**Document section**
..............................
Edit package installed by pip - python

I'm trying to edit a package that I installed via pip, called py_mysql2pgsql (I had an error when converting my db from mysql to postgre, just like this.
However, when I got to the folder /user/local/lib/python2.7/dist-packages/py_mysql2pgsql-0.1.5.egg-info, I cannot find the source code for the package. I only find PKG-INFO and text files.
How can I find the actual source code for a package (or in particular, this package)?
Thanks

TL;DR:
Modifying in place is dangerous. Modify the source and then install it from your modified version.
Details
pip is a tool for managing the installation of packages. You should not modify files creating during package installation. At best, doing so would mean pip will believe that a particular version of the package is installed when it isn't. This would not interact well with the upgrade function. I suspect pip would just overwrite your customizations, discarding them forever, but I haven't confirmed. The other possibility is that it checks if files have changed and throws an error if so. (I don't think that's likely.) It also misleads other users of the system. They see that you have a package installed, but you don't actually have that version indicated; you have a customized version. This is likely to result in confusion if they try to install the unmodified version somewhere else or if they expect some particular behavior from the version installed.
If you want to modify the source code, the right thing to do is modify the source code and either build a new, custom package or just install from source. py-mysql2pgsql provides instructions for performing a source install:
> git clone git://github.com/philipsoutham/py-mysql2pgsql.git
> cd py-mysql2pgsql
> python setup.py install
You can clone the source, modify it, and then install without using pip. You could alternatively build your own customized version of the package if you need to redistribute it internally. This project uses setuptools for building its packages, so you only need to familiarize yourself with setuptools to make use of their setup.py file. Make sure that installing it this way doesn't create any misleading entries in pip's package list. If it does, either find a way to make sure the entry is more clear or find an alternative install method.
Since you've discovered a bug in the software, I also highly recommend forking it on Github and submitting a pull request once you have it fixed. If you do so, you can use the above installation instructions just by changing the repository URL to your fork. If you don't fork it, at least file an issue and describe the changes that fix it.
Alternatives:
You could copy all the source code into your project, modify it there, and then distribute the modified version with the rest of your code. (Make sure you don't violate the license if you do so.)
..............................
**Data segment**
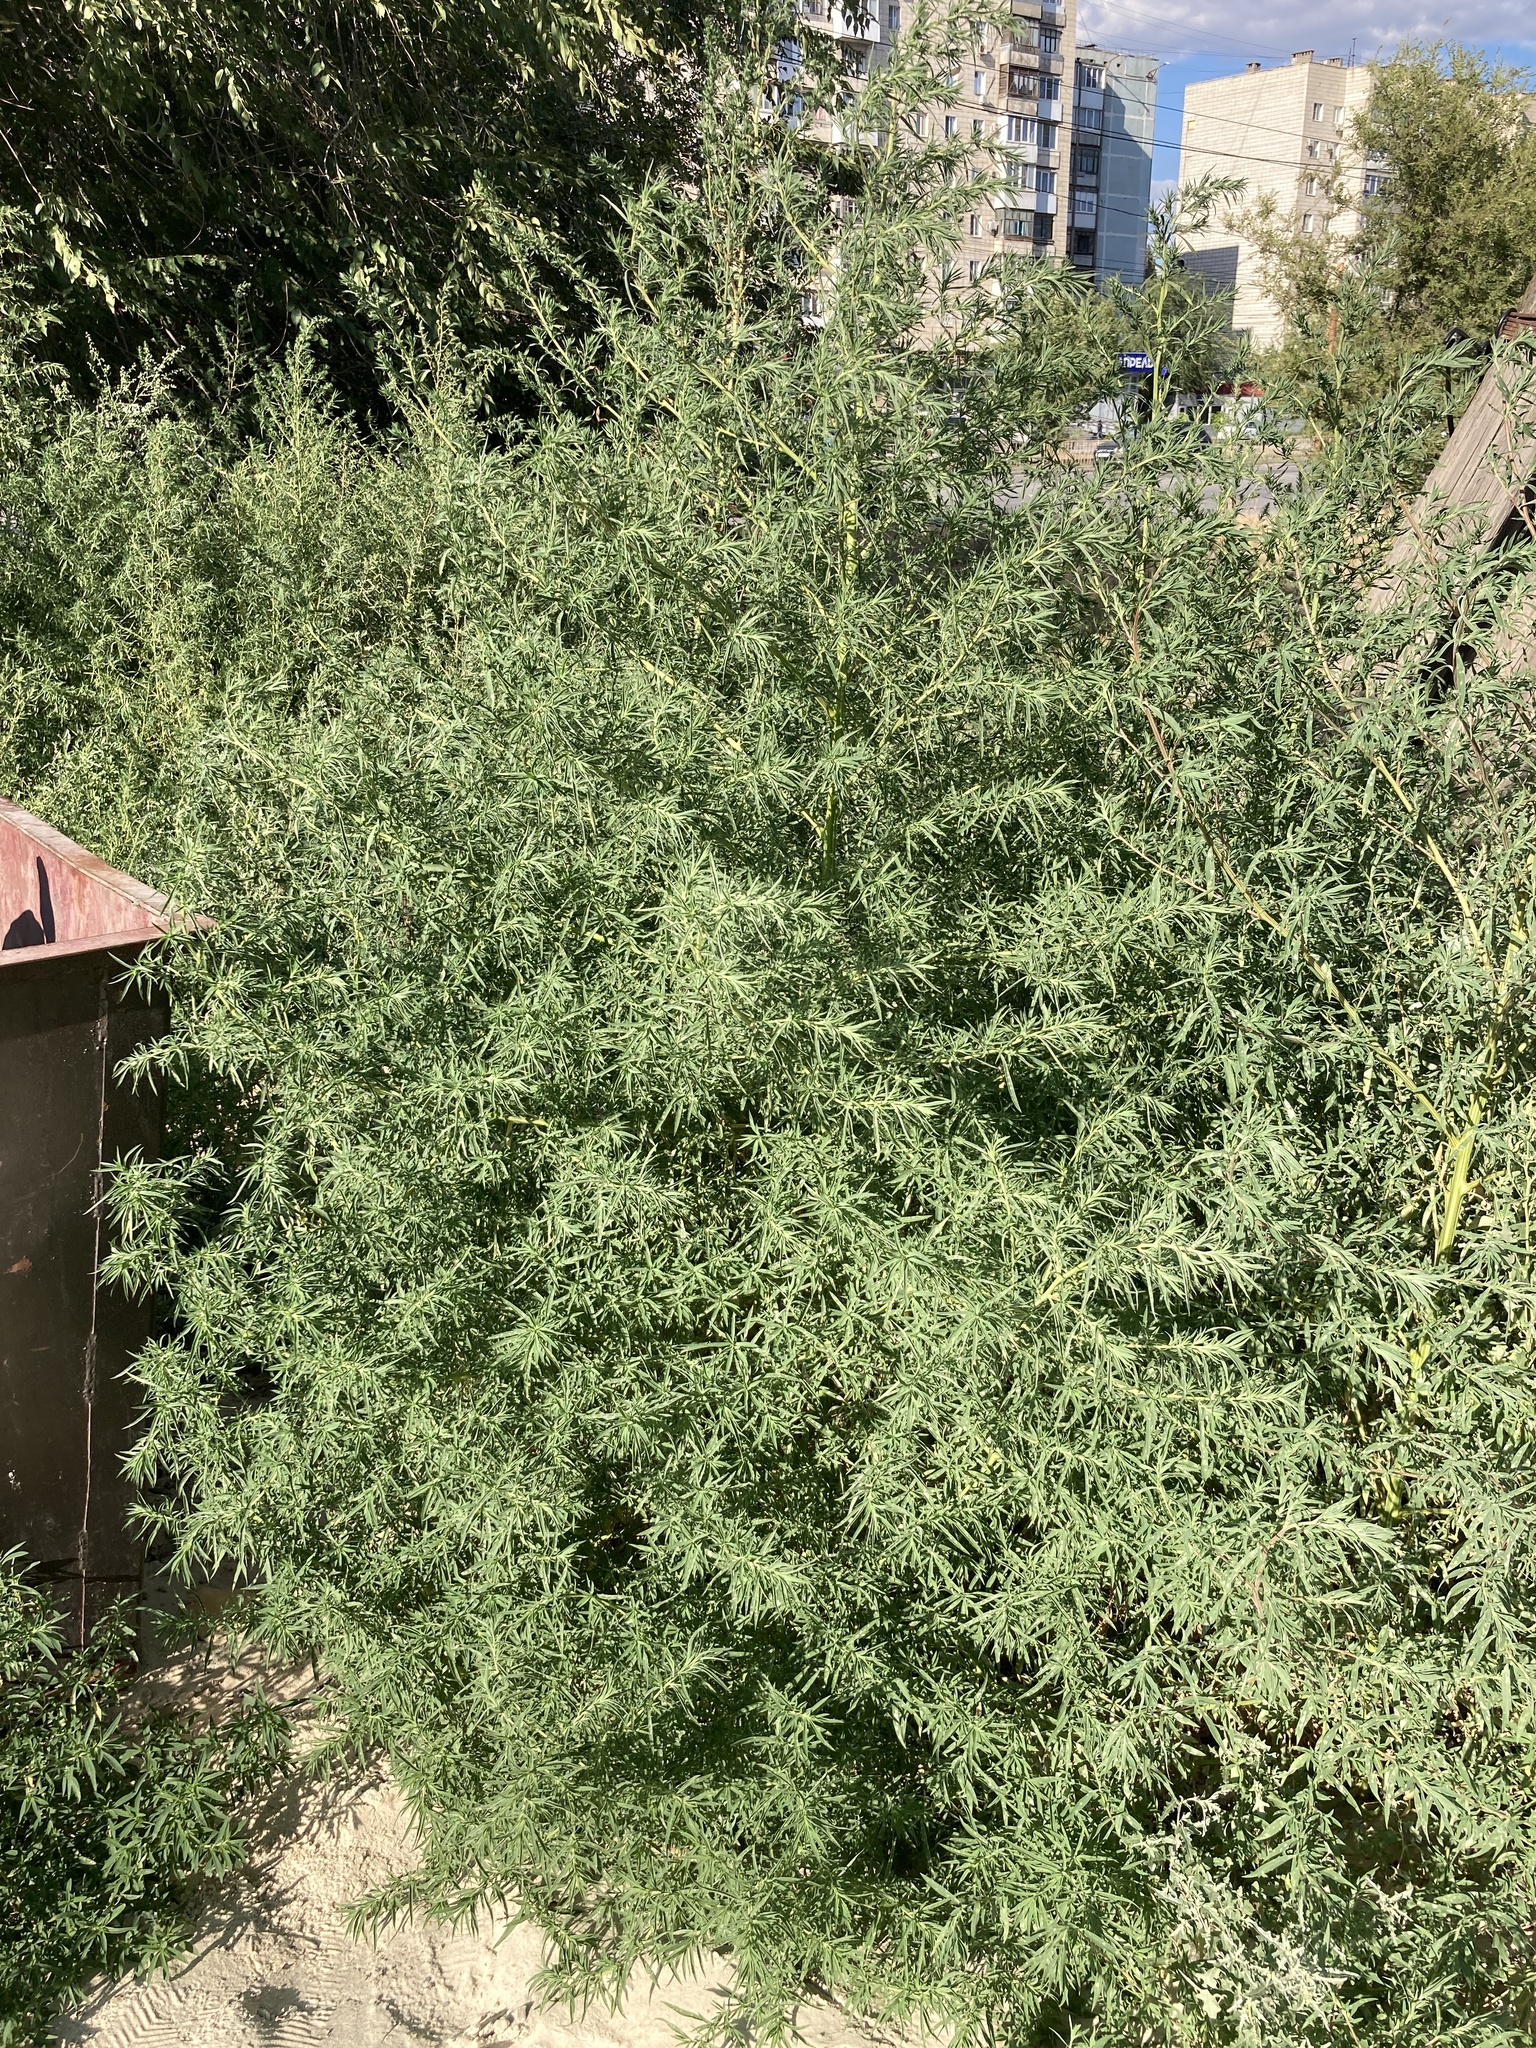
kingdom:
..............................
**Short task 1**
List each shell command in the source-install instructions that the thread on editing a pip-installed package gives for py-mysql2pgsql.
**Short task 2**
In the thread on editing a pip-installed package, which tool does the py-mysql2pgsql project use to build its packages?
**Short task 3**
Resume the thread on editing a pip-installed package from its last sentence.

**Task response 1**
git clone git://github.com/philipsoutham/py-mysql2pgsql.git
cd py-mysql2pgsql
python setup.py install

**Task response 2**
setuptools

**Task response 3**
You might be able to solve you problem at runtime. Monkey-patching the module is a little risky if other people on your team might not expect the change in behavior, but it could be done for global modification of the module's behavior. You could also create some additional code that wraps the buggy code: it can take input, call the buggy code, and either prevents or handles the bug (e.g., modifying the input to make it work or catching an exception and handling it, etc.).

just print out the .__file__ attribute of the module:
>>> import numpy
>>> numpy.__file__
'/Library/Frameworks/Python.framework/Versions/3.5/lib/python3.5/site-packages/numpy/__init__.py'
Obviously the path and specific package would be different for you but this is pretty fool proof way of tracking down the source file of any module in python.

You can patch pip packages quite easily with the patch command.
When you do this, it's important that you specify exact version numbers for the packages that you patch.
I recommend using Pipenv, it creates a lock file where all versions of all dependencies and sub-dependencies are locked, so that always the same versions of packages are installed. It also manages your virtual env, and makes it convenient to use the method described here.
The first argument to the patch command is the file you want to patch. So that should be the module of the pip package, which is probably inside a virtualenv.
If you use Pipenv, you can get the virtual env path with pipenv --venv, so then you could patch the requests package like this:
patch $(pipenv --venv)/lib/python3.6/site-packages/requests/api.py < requests-api.patch
The requests.patch file is a diff file, which could look like:
--- requests/api.py 2022-05-03 21:55:06.712305946 +0200
+++ requests/api_new.py 2022-05-03 21:54:57.002368710 +0200
## -54,6 +54,8 ##
<Response [200]>
"""
+ print(f"Executing {method} request at {url}")
+
# By using the 'with' statement we are sure the session is closed, thus we
# avoid leaving sockets open which can trigger a ResourceWarning in some
# cases, and look like a memory leak in others.
You can make the patch file like this:
diff -u requests/api.py requests/api_new.py > requests-api.patch
Where requests/api_new.py would be the new, updated version of requests/api.py.
The -u flag to the diff command gives a unified diff format, which can be used to patch files later with the patch command.
So this method could be used in an automated process. Just make sure that you have specified an exact version numbers for the module that you patch. You don't want the module to upgrade unexpectedly, because you might have to update the patch file. So you also have to keep in mind, that if you ever manually upgrade the module, that you also check if the patch file needs to be recreated, and do so if it is necessary. It is only necessary when the file that you are patching has been updated in the new version of the package.

py_mysql2pgsql package is hosted on PyPI: https://pypi.python.org/pypi/py-mysql2pgsql
If you want the code for that specific version, just download the source tarball from PyPI (py-mysql2pgsql-0.1.5.tar.gz)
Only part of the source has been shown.